The conflict between using land for renewable energy and protecting land essential for biodiversity isn’t as severe as it sometimes seems, according to new research that recommends policy and regulatory controls as a solution.
“As far back as 2015, studies highlighted the worrying overlap of species-rich areas of the world with wind and solar resource potential,” writes environmental scientist Sebastian Dunnett in a recent post for Carbon Brief.
Replacing fossil fuels like-for-like with renewable energy could require a global area “three orders of magnitude larger” than energy production currently uses, he writes, while conservationists call for 30% or even 50% of the Earth to be set aside for nature. But the conflicts aren’t as common or necessarily as severe as they might appear, he says—and to the extent that the two goals conflict, the first step is to reduce electricity demand by maximizing energy efficiency.

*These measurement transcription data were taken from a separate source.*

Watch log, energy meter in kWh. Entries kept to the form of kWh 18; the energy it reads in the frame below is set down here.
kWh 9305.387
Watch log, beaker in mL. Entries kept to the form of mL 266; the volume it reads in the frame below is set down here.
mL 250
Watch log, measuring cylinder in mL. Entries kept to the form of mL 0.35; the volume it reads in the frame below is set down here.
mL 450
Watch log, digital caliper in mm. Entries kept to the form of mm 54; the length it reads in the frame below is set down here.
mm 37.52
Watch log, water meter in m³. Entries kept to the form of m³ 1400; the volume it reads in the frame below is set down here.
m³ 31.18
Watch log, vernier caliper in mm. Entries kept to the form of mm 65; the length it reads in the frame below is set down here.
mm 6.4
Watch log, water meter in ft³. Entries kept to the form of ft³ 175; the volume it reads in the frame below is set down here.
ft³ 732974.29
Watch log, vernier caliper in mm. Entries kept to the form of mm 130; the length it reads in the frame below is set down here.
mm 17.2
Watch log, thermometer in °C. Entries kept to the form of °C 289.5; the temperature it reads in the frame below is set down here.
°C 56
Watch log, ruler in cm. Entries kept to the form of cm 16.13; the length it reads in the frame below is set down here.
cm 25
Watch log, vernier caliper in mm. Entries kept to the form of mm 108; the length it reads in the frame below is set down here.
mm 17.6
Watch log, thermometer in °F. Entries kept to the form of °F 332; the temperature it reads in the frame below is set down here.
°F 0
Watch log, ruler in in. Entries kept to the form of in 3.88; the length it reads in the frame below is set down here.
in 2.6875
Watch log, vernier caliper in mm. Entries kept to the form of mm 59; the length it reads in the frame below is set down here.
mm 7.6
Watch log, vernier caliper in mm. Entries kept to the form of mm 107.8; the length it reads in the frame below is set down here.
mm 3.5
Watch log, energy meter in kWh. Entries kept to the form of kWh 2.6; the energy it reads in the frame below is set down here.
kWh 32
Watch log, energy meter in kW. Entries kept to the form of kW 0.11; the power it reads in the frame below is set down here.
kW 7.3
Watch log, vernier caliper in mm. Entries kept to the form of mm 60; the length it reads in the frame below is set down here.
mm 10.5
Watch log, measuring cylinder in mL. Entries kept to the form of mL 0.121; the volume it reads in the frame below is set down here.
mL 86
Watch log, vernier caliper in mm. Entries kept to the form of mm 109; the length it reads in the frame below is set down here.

To “get a feel for how renewable expansion might occur with respect to important conservation areas,” Dunnett writes, he and his colleagues at the University of Southampton looked at how the most likely 30% of land for renewables in each region of the world overlapped with the most important 30% of land for biodiversity.
Their findings, published in the Proceedings of the National Academy of Sciences, give some cause for optimism: For the majority of the world’s regions, the overlap between land required for renewables and for biodiversity was “either lower than or as expected, given country land constraints.”
Exceptions were Central Europe and the Middle East, where solar expansion is impinging on wildlands, and northern Europe, where wind farms are cutting into biodiversity needs.
However, “for as many as one in eight wind or solar installations that overlap with a protected area worldwide, the protected area was designated after the energy infrastructure was built,” Dunnett says. And the research team found “no evidence” that building wind and solar in protected areas “may require removal of protections or downsizing the area” itself.
The findings indicate that “with appropriate policy and regulatory controls, we can continue to pursue the crucial climate intervention of transitioning our ailing energy systems while also protecting areas that are rich in biodiversity,” Dunnett writes. However, “with truly massive expansion like that required if we were to replace our current energy systems like-for-like, there could be more overlap between energy projects and nature.”
The solution, he says, is to embrace “measures to improve energy efficiency and reduce demand.”